# WHAT IS EXPECTED
Revise the records below, replacing each occurrence of "bounding box" with "enclosing rectangle" and leaving everything else unchanged.

# RECORDS PROVIDED
** START **
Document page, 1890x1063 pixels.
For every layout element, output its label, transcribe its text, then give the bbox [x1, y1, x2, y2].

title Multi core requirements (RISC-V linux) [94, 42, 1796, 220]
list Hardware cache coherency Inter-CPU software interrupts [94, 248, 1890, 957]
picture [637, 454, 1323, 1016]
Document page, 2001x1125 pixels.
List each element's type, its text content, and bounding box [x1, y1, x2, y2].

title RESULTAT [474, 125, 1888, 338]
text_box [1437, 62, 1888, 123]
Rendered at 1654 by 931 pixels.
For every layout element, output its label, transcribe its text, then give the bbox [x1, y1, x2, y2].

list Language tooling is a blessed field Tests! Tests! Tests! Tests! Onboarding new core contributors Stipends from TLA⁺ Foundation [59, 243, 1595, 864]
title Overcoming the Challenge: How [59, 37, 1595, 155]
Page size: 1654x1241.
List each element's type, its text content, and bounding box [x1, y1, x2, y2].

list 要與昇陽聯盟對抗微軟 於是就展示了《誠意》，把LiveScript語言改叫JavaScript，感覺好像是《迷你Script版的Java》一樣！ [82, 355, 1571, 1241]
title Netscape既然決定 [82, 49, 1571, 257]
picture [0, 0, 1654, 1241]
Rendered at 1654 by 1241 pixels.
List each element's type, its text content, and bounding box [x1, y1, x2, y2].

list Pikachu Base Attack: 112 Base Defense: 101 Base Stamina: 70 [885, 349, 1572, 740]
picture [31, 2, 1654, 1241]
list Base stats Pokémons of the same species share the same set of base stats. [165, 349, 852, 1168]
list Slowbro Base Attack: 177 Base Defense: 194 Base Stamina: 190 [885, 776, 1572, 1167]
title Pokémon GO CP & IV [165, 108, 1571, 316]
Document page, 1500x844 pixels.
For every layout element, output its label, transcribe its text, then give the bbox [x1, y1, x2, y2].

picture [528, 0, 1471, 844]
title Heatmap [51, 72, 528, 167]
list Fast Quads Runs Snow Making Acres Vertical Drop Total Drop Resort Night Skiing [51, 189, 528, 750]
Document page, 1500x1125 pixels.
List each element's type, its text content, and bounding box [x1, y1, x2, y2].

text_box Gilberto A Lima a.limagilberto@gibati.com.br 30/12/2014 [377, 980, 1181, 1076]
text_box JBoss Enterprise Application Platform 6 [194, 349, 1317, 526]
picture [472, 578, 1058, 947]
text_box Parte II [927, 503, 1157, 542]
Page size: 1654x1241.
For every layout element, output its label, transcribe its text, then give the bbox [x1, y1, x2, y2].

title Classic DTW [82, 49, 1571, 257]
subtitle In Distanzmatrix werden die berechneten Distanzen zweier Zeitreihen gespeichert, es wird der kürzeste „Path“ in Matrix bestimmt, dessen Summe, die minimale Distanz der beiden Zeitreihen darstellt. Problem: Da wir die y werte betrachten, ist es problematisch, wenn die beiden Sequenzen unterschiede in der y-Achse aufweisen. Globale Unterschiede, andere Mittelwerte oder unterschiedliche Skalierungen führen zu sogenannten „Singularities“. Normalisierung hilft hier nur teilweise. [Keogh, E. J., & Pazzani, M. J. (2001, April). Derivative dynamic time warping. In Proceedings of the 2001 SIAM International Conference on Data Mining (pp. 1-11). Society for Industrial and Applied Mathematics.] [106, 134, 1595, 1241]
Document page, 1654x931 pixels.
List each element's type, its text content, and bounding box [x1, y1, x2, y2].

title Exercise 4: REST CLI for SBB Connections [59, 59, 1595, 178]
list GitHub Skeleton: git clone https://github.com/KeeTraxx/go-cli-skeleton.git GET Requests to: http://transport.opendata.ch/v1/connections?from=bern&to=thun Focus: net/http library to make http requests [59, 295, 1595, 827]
** END **
# TASK RESULT
Document page, 1890x1063 pixels.
For every layout element, output its label, transcribe its text, then give the bbox [x1, y1, x2, y2].

title Multi core requirements (RISC-V linux) [94, 42, 1796, 220]
list Hardware cache coherency Inter-CPU software interrupts [94, 248, 1890, 957]
picture [637, 454, 1323, 1016]
Document page, 2001x1125 pixels.
List each element's type, its text content, and enclosing rectangle [x1, y1, x2, y2].

title RESULTAT [474, 125, 1888, 338]
text_box [1437, 62, 1888, 123]
Rendered at 1654 by 931 pixels.
For every layout element, output its label, transcribe its text, then give the bbox [x1, y1, x2, y2].

list Language tooling is a blessed field Tests! Tests! Tests! Tests! Onboarding new core contributors Stipends from TLA⁺ Foundation [59, 243, 1595, 864]
title Overcoming the Challenge: How [59, 37, 1595, 155]
Page size: 1654x1241.
List each element's type, its text content, and enclosing rectangle [x1, y1, x2, y2].

list 要與昇陽聯盟對抗微軟 於是就展示了《誠意》，把LiveScript語言改叫JavaScript，感覺好像是《迷你Script版的Java》一樣！ [82, 355, 1571, 1241]
title Netscape既然決定 [82, 49, 1571, 257]
picture [0, 0, 1654, 1241]
Rendered at 1654 by 1241 pixels.
List each element's type, its text content, and enclosing rectangle [x1, y1, x2, y2].

list Pikachu Base Attack: 112 Base Defense: 101 Base Stamina: 70 [885, 349, 1572, 740]
picture [31, 2, 1654, 1241]
list Base stats Pokémons of the same species share the same set of base stats. [165, 349, 852, 1168]
list Slowbro Base Attack: 177 Base Defense: 194 Base Stamina: 190 [885, 776, 1572, 1167]
title Pokémon GO CP & IV [165, 108, 1571, 316]
Document page, 1500x844 pixels.
For every layout element, output its label, transcribe its text, then give the bbox [x1, y1, x2, y2].

picture [528, 0, 1471, 844]
title Heatmap [51, 72, 528, 167]
list Fast Quads Runs Snow Making Acres Vertical Drop Total Drop Resort Night Skiing [51, 189, 528, 750]
Document page, 1500x1125 pixels.
List each element's type, its text content, and enclosing rectangle [x1, y1, x2, y2].

text_box Gilberto A Lima a.limagilberto@gibati.com.br 30/12/2014 [377, 980, 1181, 1076]
text_box JBoss Enterprise Application Platform 6 [194, 349, 1317, 526]
picture [472, 578, 1058, 947]
text_box Parte II [927, 503, 1157, 542]
Page size: 1654x1241.
For every layout element, output its label, transcribe its text, then give the bbox [x1, y1, x2, y2].

title Classic DTW [82, 49, 1571, 257]
subtitle In Distanzmatrix werden die berechneten Distanzen zweier Zeitreihen gespeichert, es wird der kürzeste „Path“ in Matrix bestimmt, dessen Summe, die minimale Distanz der beiden Zeitreihen darstellt. Problem: Da wir die y werte betrachten, ist es problematisch, wenn die beiden Sequenzen unterschiede in der y-Achse aufweisen. Globale Unterschiede, andere Mittelwerte oder unterschiedliche Skalierungen führen zu sogenannten „Singularities“. Normalisierung hilft hier nur teilweise. [Keogh, E. J., & Pazzani, M. J. (2001, April). Derivative dynamic time warping. In Proceedings of the 2001 SIAM International Conference on Data Mining (pp. 1-11). Society for Industrial and Applied Mathematics.] [106, 134, 1595, 1241]
Document page, 1654x931 pixels.
List each element's type, its text content, and enclosing rectangle [x1, y1, x2, y2].

title Exercise 4: REST CLI for SBB Connections [59, 59, 1595, 178]
list GitHub Skeleton: git clone https://github.com/KeeTraxx/go-cli-skeleton.git GET Requests to: http://transport.opendata.ch/v1/connections?from=bern&to=thun Focus: net/http library to make http requests [59, 295, 1595, 827]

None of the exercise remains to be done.